-- Work instruction --
Write out the text from all of the records, line for line, leaving the pictures out.

-- Data for this task --
#####

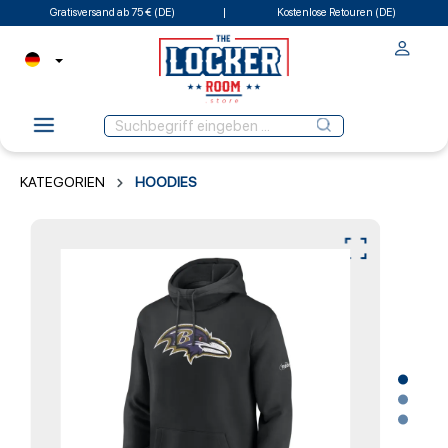
Gratisversand ab 75 € (DE)
Kostenlose Retouren (DE)
KATEGORIEN
HOODIES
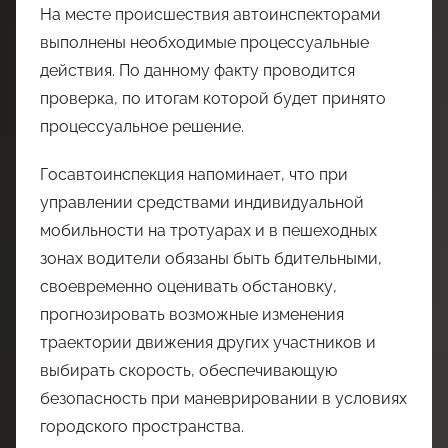
На месте происшествия автоинспекторами
выполнены необходимые процессуальные
действия. По данному факту проводится
проверка, по итогам которой будет принято
процессуальное решение.
Госавтоинспекция напоминает, что при
управлении средствами индивидуальной
мобильности на тротуарах и в пешеходных
зонах водители обязаны быть бдительными,
своевременно оценивать обстановку,
прогнозировать возможные изменения
траектории движения других участников и
выбирать скорость, обеспечивающую
безопасность при маневрировании в условиях
городского пространства.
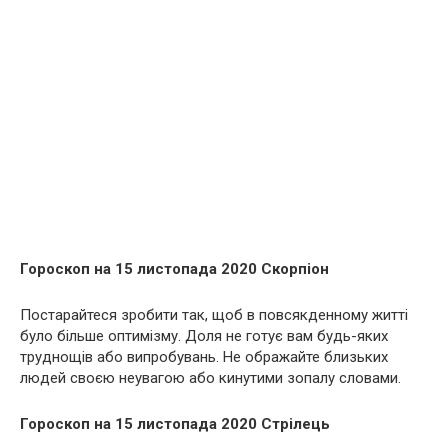
Гороскоп на 15 листопада 2020 Скорпіон
Постарайтеся зробити так, щоб в повсякденному житті
було більше оптимізму. Доля не готує вам будь-яких
труднощів або випробувань. Не ображайте близьких
людей своєю неувагою або кинутими зопалу словами.
Гороскоп на 15 листопада 2020 Стрілець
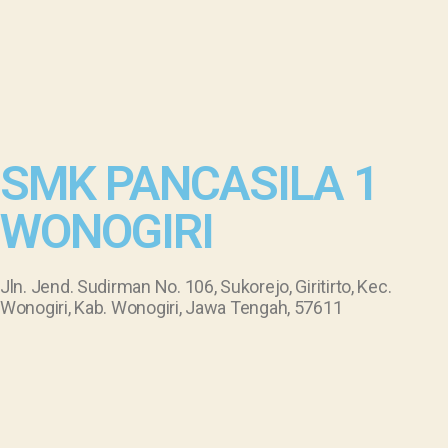
SMK PANCASILA 1
WONOGIRI
Jln. Jend. Sudirman No. 106, Sukorejo, Giritirto, Kec.
Wonogiri, Kab. Wonogiri, Jawa Tengah, 57611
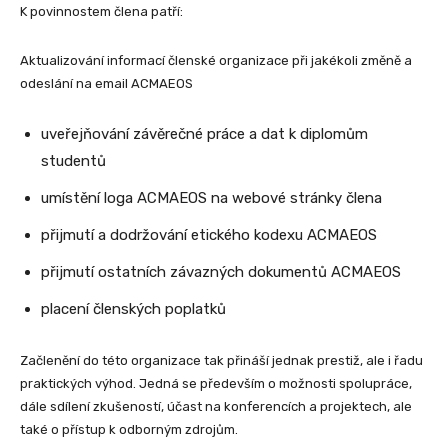
K povinnostem člena patří:
Aktualizování informací členské organizace při jakékoli změně a
odeslání na email ACMAEOS
uveřejňování závěrečné práce a dat k diplomům
studentů
umístění loga ACMAEOS na webové stránky člena
přijmutí a dodržování etického kodexu ACMAEOS
přijmutí ostatních závazných dokumentů ACMAEOS
placení členských poplatků
Začlenění do této organizace tak přináší jednak prestiž, ale i řadu
praktických výhod. Jedná se především o možnosti spolupráce,
dále sdílení zkušeností, účast na konferencích a projektech, ale
také o přístup k odborným zdrojům.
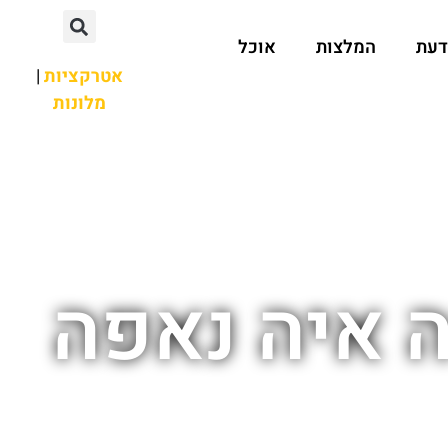
דעת
המלצות
אוכל
אטרקציות
|
מלונות
ה איה נאפה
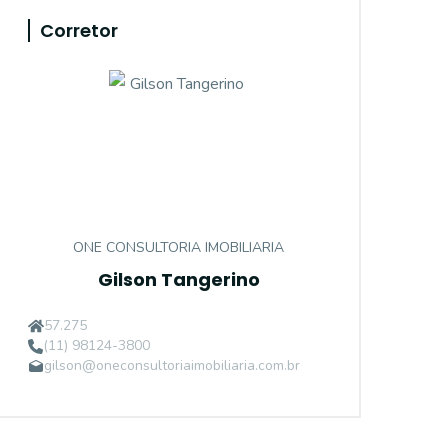
Corretor
ONE CONSULTORIA IMOBILIARIA
Gilson Tangerino
57.275
(11) 98124-3800
gilson@oneconsultoriaimobiliaria.com.br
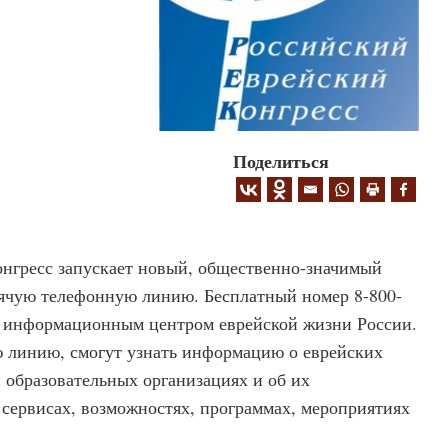
Поделиться
онгресс запускает новый, общественно-значимый
ячую телефонную линию. Бесплатный номер 8-800-
м информационным центром еврейской жизни России.
 линию, смогут узнать информацию о еврейских
 образовательных организациях и об их
 сервисах, возможностях, программах, мероприятиях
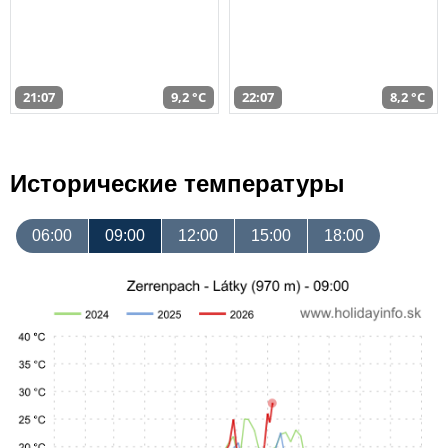
21:07
9,2 °C
22:07
8,2 °C
Исторические температуры
06:00
09:00
12:00
15:00
18:00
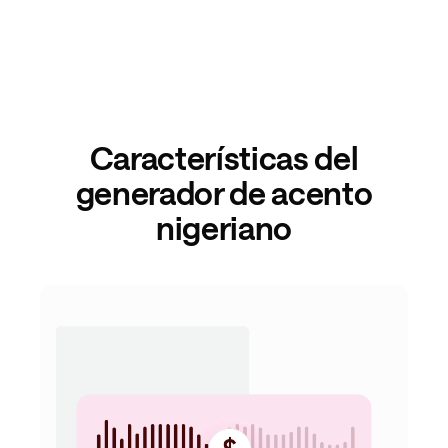
Características del
generador de acento
nigeriano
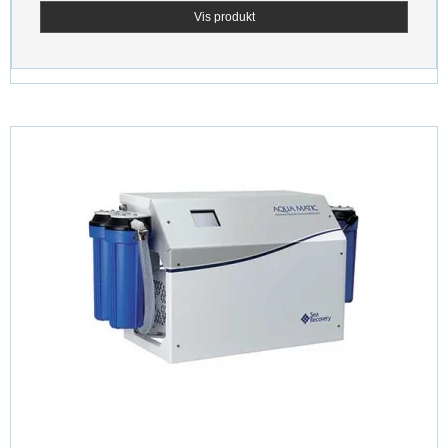
Vis produkt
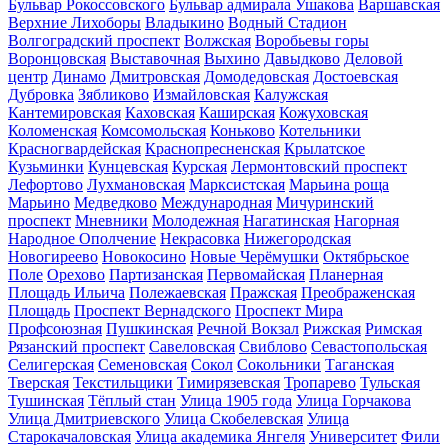
Бульвар Рокоссовского
Бульвар адмирала Ушакова
Варшавская
Верхние Лихоборы
Владыкино
Водный Стадион
Волгоградский проспект
Волжская
Воробьевы горы
Воронцовская
Выставочная
Выхино
Давыдково
Деловой
центр
Динамо
Дмитровская
Домодедовская
Достоевская
Дубровка
Зябликово
Измайловская
Калужская
Кантемировская
Каховская
Каширская
Кожуховская
Коломенская
Комсомольская
Коньково
Котельники
Красногвардейская
Краснопресненская
Крылатское
Кузьминки
Кунцевская
Курская
Лермонтовский проспект
Лефортово
Лухмановская
Марксистская
Марьина роща
Марьино
Медведково
Международная
Мичуринский
проспект
Мневники
Молодежная
Нагатинская
Нагорная
Народное Ополчение
Некрасовка
Нижегородская
Новогиреево
Новокосино
Новые Черёмушки
Октябрьское
Поле
Орехово
Партизанская
Первомайская
Планерная
Площадь Ильича
Полежаевская
Пражская
Преображенская
Площадь
Проспект Вернадского
Проспект Мира
Профсоюзная
Пушкинская
Речной Вокзал
Рижская
Римская
Рязанский проспект
Савеловская
Свиблово
Севастопольская
Селигерская
Семеновская
Сокол
Сокольники
Таганская
Тверская
Текстильщики
Тимирязевская
Тропарево
Тульская
Тушинская
Тёплый стан
Улица 1905 года
Улица Горчакова
Улица Дмитриевского
Улица Скобелевская
Улица
Старокачаловская
Улица академика Янгеля
Университет
Фили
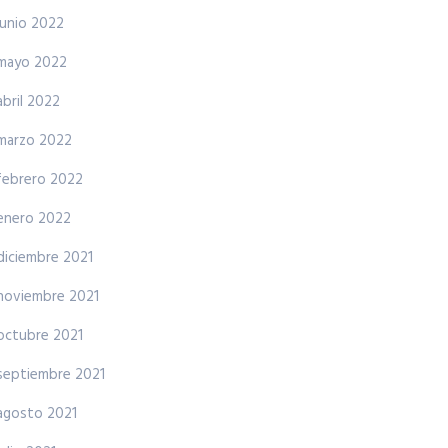
junio 2022
mayo 2022
abril 2022
marzo 2022
febrero 2022
enero 2022
diciembre 2021
noviembre 2021
octubre 2021
septiembre 2021
agosto 2021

#####

-- Task output --
Gratisversand ab 75 € (DE)
Kostenlose Retouren (DE)
KATEGORIEN
HOODIES
На месте происшествия автоинспекторами
выполнены необходимые процессуальные
действия. По данному факту проводится
проверка, по итогам которой будет принято
процессуальное решение.
Госавтоинспекция напоминает, что при
управлении средствами индивидуальной
мобильности на тротуарах и в пешеходных
зонах водители обязаны быть бдительными,
своевременно оценивать обстановку,
прогнозировать возможные изменения
траектории движения других участников и
выбирать скорость, обеспечивающую
безопасность при маневрировании в условиях
городского пространства.
Гороскоп на 15 листопада 2020 Скорпіон
Постарайтеся зробити так, щоб в повсякденному житті
було більше оптимізму. Доля не готує вам будь-яких
труднощів або випробувань. Не ображайте близьких
людей своєю неувагою або кинутими зопалу словами.
Гороскоп на 15 листопада 2020 Стрілець
SMK PANCASILA 1
WONOGIRI
Jln. Jend. Sudirman No. 106, Sukorejo, Giritirto, Kec.
Wonogiri, Kab. Wonogiri, Jawa Tengah, 57611
K povinnostem člena patří:
Aktualizování informací členské organizace při jakékoli změně a
odeslání na email ACMAEOS
uveřejňování závěrečné práce a dat k diplomům
studentů
umístění loga ACMAEOS na webové stránky člena
přijmutí a dodržování etického kodexu ACMAEOS
přijmutí ostatních závazných dokumentů ACMAEOS
placení členských poplatků
Začlenění do této organizace tak přináší jednak prestiž, ale i řadu
praktických výhod. Jedná se především o možnosti spolupráce,
dále sdílení zkušeností, účast na konferencích a projektech, ale
také o přístup k odborným zdrojům.
דעת
המלצות
אוכל
אטרקציות
|
מלונות
ה איה נאפה
Corretor
ONE CONSULTORIA IMOBILIARIA
Gilson Tangerino
57.275
(11) 98124-3800
gilson@oneconsultoriaimobiliaria.com.br
Поделиться
онгресс запускает новый, общественно-значимый
ячую телефонную линию. Бесплатный номер 8-800-
м информационным центром еврейской жизни России.
 линию, смогут узнать информацию о еврейских
 образовательных организациях и об их
 сервисах, возможностях, программах, мероприятиях
21:07
9,2 °C
22:07
8,2 °C
Исторические температуры
06:00
09:00
12:00
15:00
18:00
Características del
generador de acento
nigeriano
Vis produkt
Бульвар Рокоссовского
Бульвар адмирала Ушакова
Варшавская
Верхние Лихоборы
Владыкино
Водный Стадион
Волгоградский проспект
Волжская
Воробьевы горы
Воронцовская
Выставочная
Выхино
Давыдково
Деловой
центр
Динамо
Дмитровская
Домодедовская
Достоевская
Дубровка
Зябликово
Измайловская
Калужская
Кантемировская
Каховская
Каширская
Кожуховская
Коломенская
Комсомольская
Коньково
Котельники
Красногвардейская
Краснопресненская
Крылатское
Кузьминки
Кунцевская
Курская
Лермонтовский проспект
Лефортово
Лухмановская
Марксистская
Марьина роща
Марьино
Медведково
Международная
Мичуринский
проспект
Мневники
Молодежная
Нагатинская
Нагорная
Народное Ополчение
Некрасовка
Нижегородская
Новогиреево
Новокосино
Новые Черёмушки
Октябрьское
Поле
Орехово
Партизанская
Первомайская
Планерная
Площадь Ильича
Полежаевская
Пражская
Преображенская
Площадь
Проспект Вернадского
Проспект Мира
Профсоюзная
Пушкинская
Речной Вокзал
Рижская
Римская
Рязанский проспект
Савеловская
Свиблово
Севастопольская
Селигерская
Семеновская
Сокол
Сокольники
Таганская
Тверская
Текстильщики
Тимирязевская
Тропарево
Тульская
Тушинская
Тёплый стан
Улица 1905 года
Улица Горчакова
Улица Дмитриевского
Улица Скобелевская
Улица
Старокачаловская
Улица академика Янгеля
Университет
Фили
junio 2022
mayo 2022
abril 2022
marzo 2022
febrero 2022
enero 2022
diciembre 2021
noviembre 2021
octubre 2021
septiembre 2021
agosto 2021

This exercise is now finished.